Le narcissisme comme source de résistance à la sexualité

Notre investigation nous a indiscutablement montré que le développement de la libido a subi une inhibition chez nos patients. Ils n’ont pas accédé à la position normale de l’homme à l’égard de la femme; leur sexualité présente bien plutôt un grand nombre de traits infantiles; plus exactement: leurs émotions sont normales dans la mesure ou leur libido va consciemment – sinon exclusivement, du moins pour des patients, il est vrai, il est difficile d’ébaucher une relation avec la femme; mais ils ont cette particularité en commun avec d’autres névrosés. Ce n’est qu’au moment de l’activité sexuelle au sens strict qu’ils réagissent d’une façon anormale qui leur est spécifique. A l’encontre de leur volonté consciente ils ont alors un trouble qui provient d’un courant libidinal inconscient. Nous savons déjà que ce courant est de type infantile. Leur tendance est de ne pas laisser s’accomplir l’acte sexuel proprement dit. A sa place se produit un écoulement séminal sans force, comparable à l’incontinence de l’enfant. le comportement moteur actif de l’homme est remplacé par une passivité totale.

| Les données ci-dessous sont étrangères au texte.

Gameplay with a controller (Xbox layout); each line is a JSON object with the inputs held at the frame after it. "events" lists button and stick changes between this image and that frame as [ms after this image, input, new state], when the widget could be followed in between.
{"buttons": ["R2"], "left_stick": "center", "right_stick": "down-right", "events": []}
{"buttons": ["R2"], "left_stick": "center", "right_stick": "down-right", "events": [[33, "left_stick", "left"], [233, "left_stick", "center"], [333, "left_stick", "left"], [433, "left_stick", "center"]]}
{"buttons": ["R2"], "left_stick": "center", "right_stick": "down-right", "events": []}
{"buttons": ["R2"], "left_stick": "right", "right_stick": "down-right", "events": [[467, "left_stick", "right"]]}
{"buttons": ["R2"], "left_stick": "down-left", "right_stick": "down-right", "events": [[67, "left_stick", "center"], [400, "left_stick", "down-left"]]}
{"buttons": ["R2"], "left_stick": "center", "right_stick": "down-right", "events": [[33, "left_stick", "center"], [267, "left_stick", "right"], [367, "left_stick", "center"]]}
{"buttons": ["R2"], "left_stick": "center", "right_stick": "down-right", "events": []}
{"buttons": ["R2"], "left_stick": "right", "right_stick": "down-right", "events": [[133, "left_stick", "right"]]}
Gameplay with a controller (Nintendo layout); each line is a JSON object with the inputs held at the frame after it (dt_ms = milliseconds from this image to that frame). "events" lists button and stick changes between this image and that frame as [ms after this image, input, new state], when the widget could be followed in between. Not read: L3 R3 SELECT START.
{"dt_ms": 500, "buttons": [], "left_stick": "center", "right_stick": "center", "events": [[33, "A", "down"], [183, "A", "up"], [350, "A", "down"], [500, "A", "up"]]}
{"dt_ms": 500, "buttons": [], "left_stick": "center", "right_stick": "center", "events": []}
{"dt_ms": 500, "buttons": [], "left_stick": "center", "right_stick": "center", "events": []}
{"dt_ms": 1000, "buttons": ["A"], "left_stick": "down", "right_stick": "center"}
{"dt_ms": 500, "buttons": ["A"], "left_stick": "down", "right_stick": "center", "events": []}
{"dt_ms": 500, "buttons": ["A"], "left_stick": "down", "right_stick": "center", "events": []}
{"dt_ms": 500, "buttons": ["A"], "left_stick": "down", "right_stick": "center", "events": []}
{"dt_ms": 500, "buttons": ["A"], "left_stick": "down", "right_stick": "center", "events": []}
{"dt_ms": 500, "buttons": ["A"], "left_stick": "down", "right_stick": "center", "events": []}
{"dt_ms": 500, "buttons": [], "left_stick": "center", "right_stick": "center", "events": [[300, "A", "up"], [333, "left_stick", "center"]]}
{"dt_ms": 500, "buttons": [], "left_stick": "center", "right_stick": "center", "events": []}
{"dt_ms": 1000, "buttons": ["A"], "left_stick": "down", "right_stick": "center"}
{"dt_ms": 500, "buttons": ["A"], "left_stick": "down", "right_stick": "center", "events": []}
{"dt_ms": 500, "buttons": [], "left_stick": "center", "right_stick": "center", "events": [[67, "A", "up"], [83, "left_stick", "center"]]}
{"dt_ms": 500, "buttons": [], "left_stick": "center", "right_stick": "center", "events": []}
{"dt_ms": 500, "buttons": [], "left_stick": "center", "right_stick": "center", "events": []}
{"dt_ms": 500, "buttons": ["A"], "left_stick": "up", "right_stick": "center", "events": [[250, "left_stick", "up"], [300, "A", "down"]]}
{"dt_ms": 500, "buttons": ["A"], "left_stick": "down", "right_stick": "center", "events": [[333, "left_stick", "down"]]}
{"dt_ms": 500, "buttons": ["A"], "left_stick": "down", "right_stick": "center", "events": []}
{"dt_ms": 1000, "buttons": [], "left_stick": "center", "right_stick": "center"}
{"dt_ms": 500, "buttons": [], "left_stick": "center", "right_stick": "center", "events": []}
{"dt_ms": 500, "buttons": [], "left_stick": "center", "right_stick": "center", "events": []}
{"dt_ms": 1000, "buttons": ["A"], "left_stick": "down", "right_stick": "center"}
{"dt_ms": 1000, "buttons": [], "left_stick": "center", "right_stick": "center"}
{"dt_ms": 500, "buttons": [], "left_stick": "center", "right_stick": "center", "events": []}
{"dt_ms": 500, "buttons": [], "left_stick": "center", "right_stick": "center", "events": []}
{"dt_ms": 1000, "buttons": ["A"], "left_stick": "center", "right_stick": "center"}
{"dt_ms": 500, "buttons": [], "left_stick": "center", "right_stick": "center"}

La question qui se pose alors est celle du type et de l’origine des résistances inconscientes empêchant l’individu de se situer normalement à l’égard de l’autre sexe. A cet égard, les psychanalyses incriminent toutes le narcissisme; non pas au sens d’une régression complète de la libido à ce stade infantile, comme Freud l’a montré pour les maladies paranoïdes. Il s’agit plutôt de l’influence perturbatrice de tendances narcissiques refoulées qui ne sont pas parvenues à une suprématie totale. Elles manifestent cependant leur puissance en contraignant le sujet à certains compromis au quels appartient également le trouble de la puissance sexuelle dont nous traitons.

Une observation même temporaire de certains des patients souffrant d’éjaculation précoce nous conduit à cette conception. On reconnaît dès l’abord dans leur habillement et leur présentation un degré inhabituel de coquetterie. La moindre remarque critique peut les mettre dans un état de rage démesuré. Ils exigent l’admiration de leur entourage et manifestent un amour – propre morbide.

La psychanalyse dévoile totalement ce narcissisme. Elle découvre régulièrement un amour objectal très déficient; c’est le patient lui- même qui est son propre objet d’amour. conformément à l’expérience que nous a communiquée Freud, nous trouvons chez ces malades une valorisation du pénis reliée à des expressions affectives anormales. Elle s’exprime en particulier dans la peur excessive de la perte ou de l’endommagement de l’organe dont nous avons déjà parlé.

Mais la psychanalyse de chaque cas d’éjaculation précoce nous apporte bien d’autres manifestations du narcissisme. Pour les estimer à leur juste valeur, il nous faut jeter un regard en arrière vers les phénomènes correspondants de l’enfance.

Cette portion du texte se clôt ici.